■ Source material ■
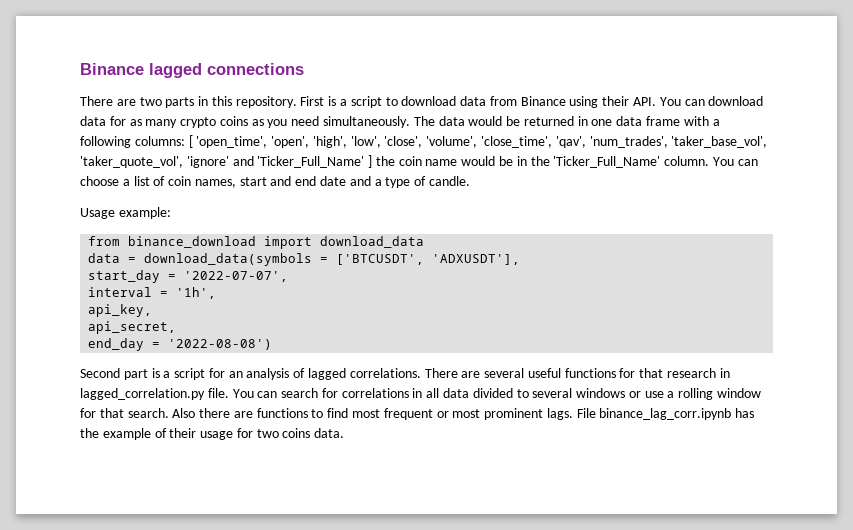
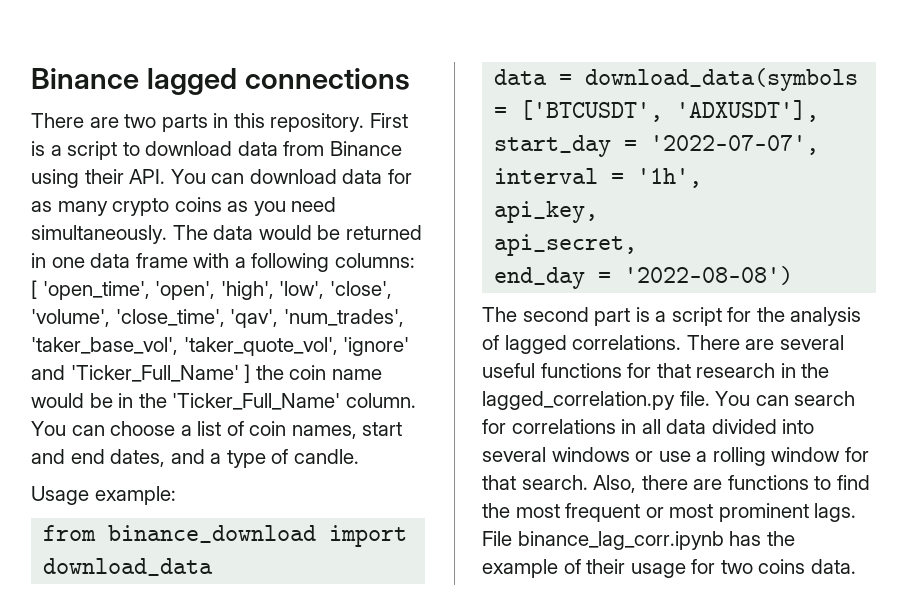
[320,176,347,186] date -> [110,449,166,467] dates,
[80,368,120,378] Second -> [482,307,589,322] The second
[228,371,243,378] an -> [756,307,785,322] the
(730, 373) none -> [801,363,830,378] the
[516,389,529,398] to -> [782,419,815,434] into
[172,408,196,418] Also -> [593,475,637,493] Also,
(349, 413) none -> [482,503,510,518] the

■ Work instruction ■
Write the lines above out again exactly, without any of their pictures.

■ Solution to this task ■
[320,176,347,186] date -> [110,449,166,467] dates,
[80,368,120,378] Second -> [482,307,589,322] The second
[228,371,243,378] an -> [756,307,785,322] the
(730, 373) none -> [801,363,830,378] the
[516,389,529,398] to -> [782,419,815,434] into
[172,408,196,418] Also -> [593,475,637,493] Also,
(349, 413) none -> [482,503,510,518] the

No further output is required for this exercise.